Boleh Kuatir, Tapi Tetap Percaya


Bacaan: Matius 6:24-34
 
Boleh kuatir, tapi tetap percaya. Itulah tema KITA hari ini. Bagaimana pengalaman hidup Saudara dengan “boleh kuatir, tapi tetap percaya” ?! Mengapa hal itu terjadi? Apa penyebabnya? Bagaimana seharusnya?  Apa sebenarnya yang dimaksud dengan kuatir itu? Mengapa orang-orang kerapkali begitu kuatir? Bagaimana seharusnya? Selama ini mungkin kita sering merasa kuatir. Akan tetapi kita sendiri tidak tahu apa penyebabnya, dan bagaimana mengatasinya. Mungkin benar apa yang dikatakan oleh Glenn Turner, bahwa “Kuatir itu seperti kursi goyang, yang memberikan sesuatu untuk Anda lakukan. Namun Anda tidak pernah sampai ke manapun.”  

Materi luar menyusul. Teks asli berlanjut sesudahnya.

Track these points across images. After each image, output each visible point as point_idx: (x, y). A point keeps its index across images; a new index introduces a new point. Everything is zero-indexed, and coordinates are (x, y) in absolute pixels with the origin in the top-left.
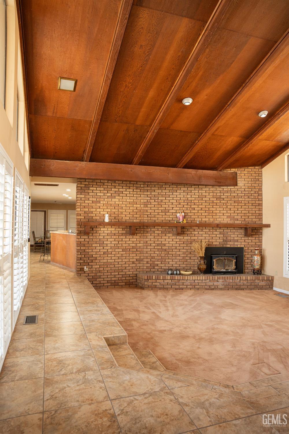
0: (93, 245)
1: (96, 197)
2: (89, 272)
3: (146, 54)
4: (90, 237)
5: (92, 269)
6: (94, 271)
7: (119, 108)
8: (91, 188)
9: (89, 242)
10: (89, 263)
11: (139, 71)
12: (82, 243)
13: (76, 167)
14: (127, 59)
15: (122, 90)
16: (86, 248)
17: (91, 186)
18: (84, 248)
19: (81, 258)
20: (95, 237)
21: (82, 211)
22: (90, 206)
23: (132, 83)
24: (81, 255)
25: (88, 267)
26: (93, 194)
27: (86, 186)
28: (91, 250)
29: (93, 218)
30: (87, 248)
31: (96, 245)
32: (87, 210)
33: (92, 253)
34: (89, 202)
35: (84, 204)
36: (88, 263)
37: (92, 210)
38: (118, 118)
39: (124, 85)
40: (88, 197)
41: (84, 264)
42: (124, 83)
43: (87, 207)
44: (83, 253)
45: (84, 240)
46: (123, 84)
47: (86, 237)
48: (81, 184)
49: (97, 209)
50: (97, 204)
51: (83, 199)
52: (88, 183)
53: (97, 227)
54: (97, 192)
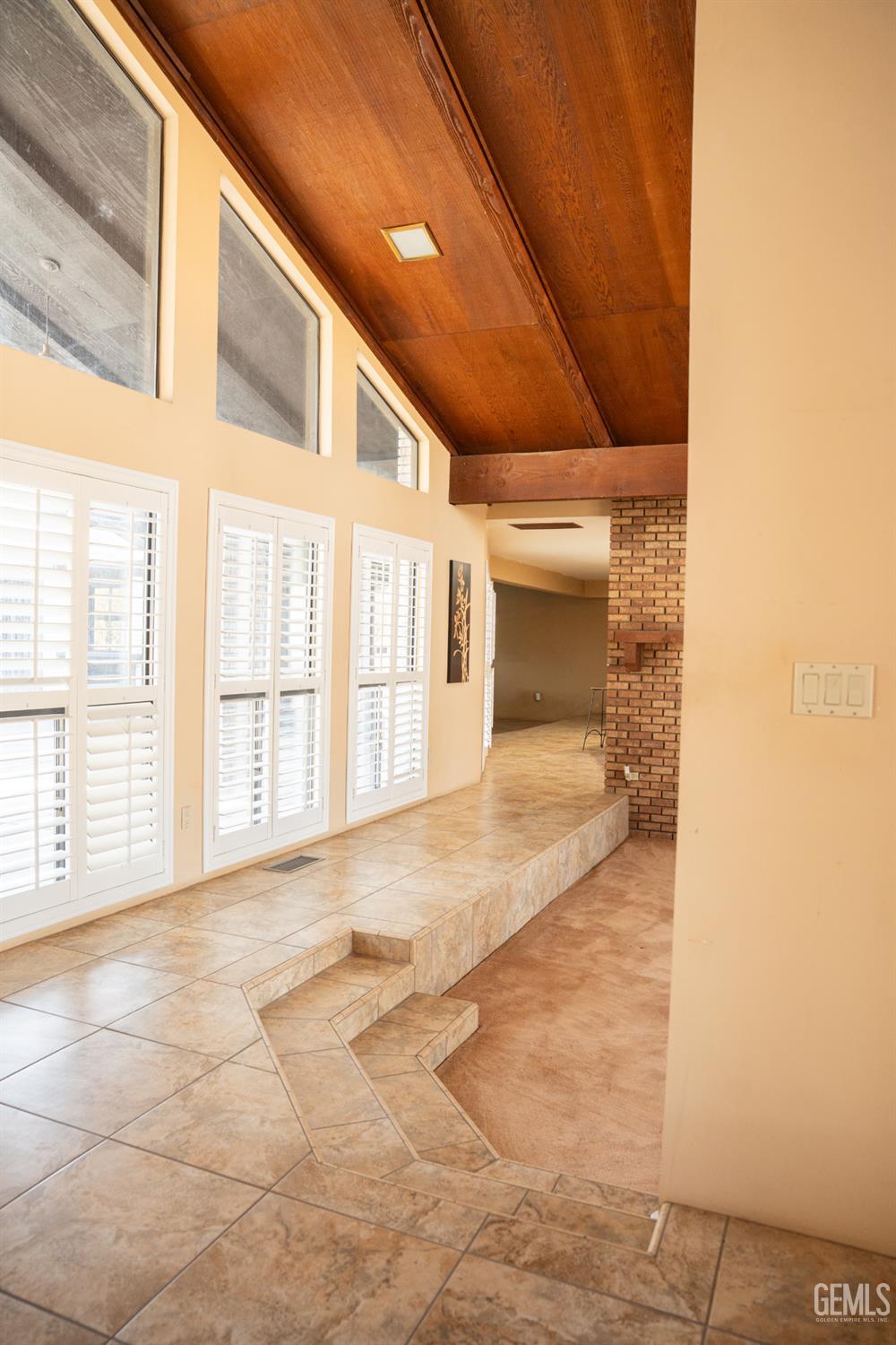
0: (654, 702)
1: (666, 553)
2: (640, 786)
3: (547, 81)
4: (646, 679)
5: (648, 778)
6: (657, 784)
7: (591, 269)
8: (650, 529)
9: (643, 693)
10: (642, 759)
11: (564, 139)
12: (622, 694)
13: (572, 465)
14: (507, 118)
15: (559, 212)
16: (633, 711)
17: (652, 520)
18: (628, 711)
19: (619, 740)
20: (662, 680)
21: (625, 598)
22: (646, 582)
23: (572, 182)
24: (617, 732)
25: (637, 768)
26: (658, 545)
27: (635, 522)
28: (650, 719)
29: (656, 620)
30: (637, 712)
31: (664, 704)
32: (638, 594)
33: (650, 728)
34: (643, 570)
35: (628, 578)
36: (640, 759)
37: (653, 595)
38: (610, 298)
39: (554, 195)
40: (642, 554)
41: (627, 760)
42: (549, 189)
43: (639, 585)
44: (624, 727)
45: (627, 688)
46: (550, 194)
47: (633, 677)
48: (621, 517)
49: (668, 593)
50: (668, 576)
51: (625, 562)
52: (640, 513)
53: (669, 648)
54: (671, 537)
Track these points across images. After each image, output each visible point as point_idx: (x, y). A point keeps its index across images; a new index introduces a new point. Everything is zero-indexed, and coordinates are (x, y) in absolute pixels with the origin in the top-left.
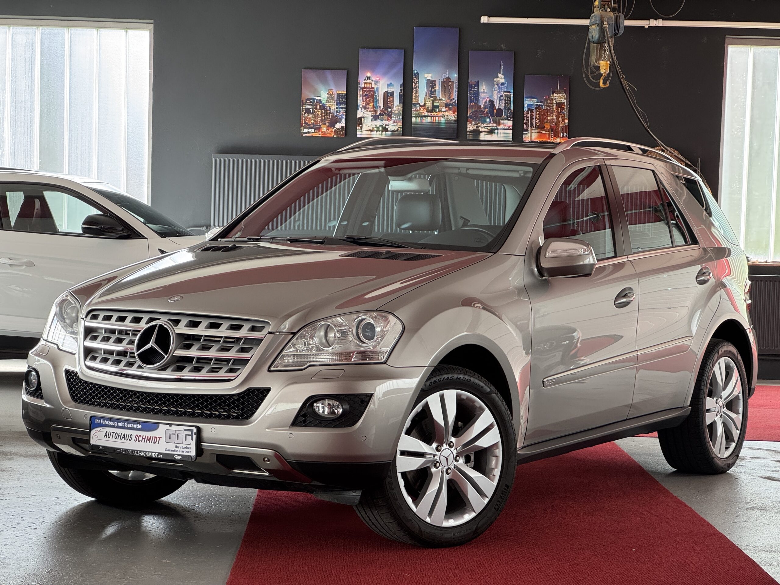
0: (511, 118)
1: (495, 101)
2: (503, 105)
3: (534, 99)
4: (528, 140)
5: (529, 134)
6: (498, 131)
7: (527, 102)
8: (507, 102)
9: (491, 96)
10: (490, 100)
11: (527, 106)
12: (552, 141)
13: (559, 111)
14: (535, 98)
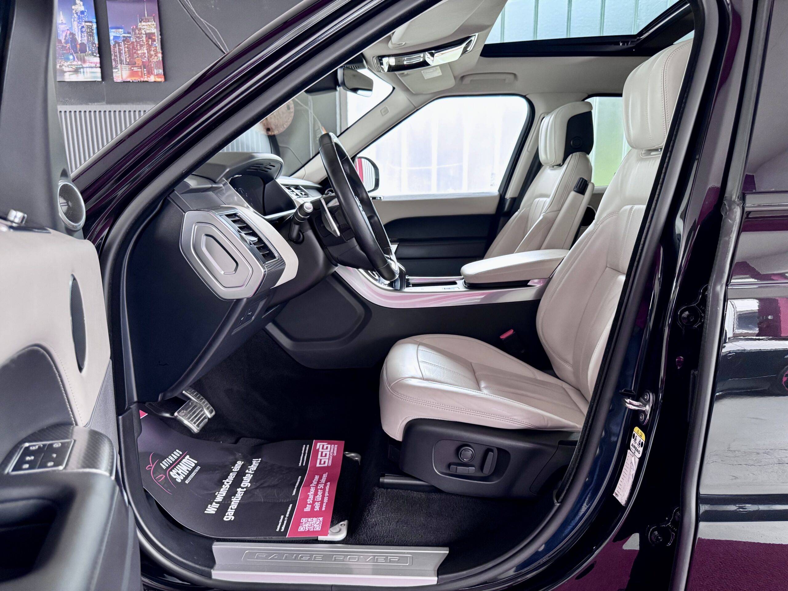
0: (96, 54)
1: (77, 34)
2: (86, 38)
3: (120, 30)
4: (119, 80)
5: (120, 72)
6: (84, 70)
7: (112, 34)
8: (90, 34)
9: (71, 28)
10: (70, 32)
11: (114, 39)
12: (146, 79)
13: (150, 43)
14: (121, 28)
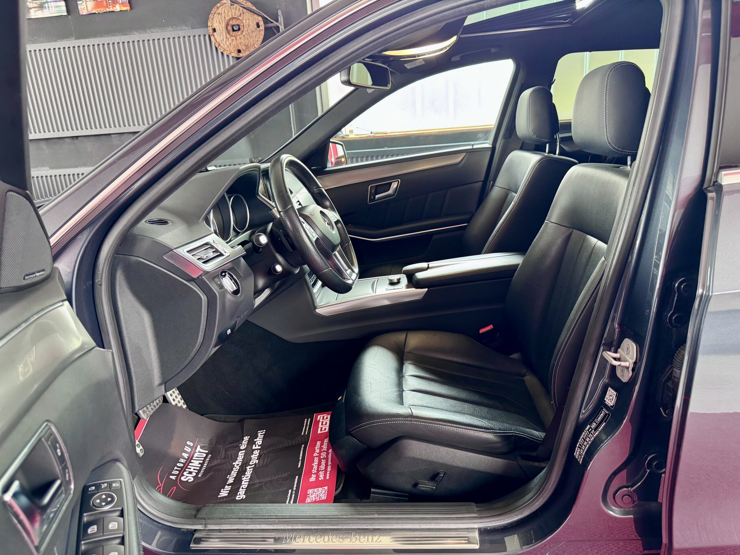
4: (85, 12)
5: (84, 4)
6: (48, 5)
12: (111, 9)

Ada banyak alasan yang membuat kita kuatir. Mungkin, masa depan atau pasangan hidup. Mungkin pekerjaan atau pelayanan dan lain sebagainya. Ada banyak orang yang mengalami ”gangguan syaraf” (nervous breakdown) karena kuatir. Nah apakah Kekuatiran itu?  Mungkin karena kekuatiran itu begitu akrab dengan kita, maka kita sulit untuk mendefinisikan secara tepat kebiasaan yang menyusahan itu.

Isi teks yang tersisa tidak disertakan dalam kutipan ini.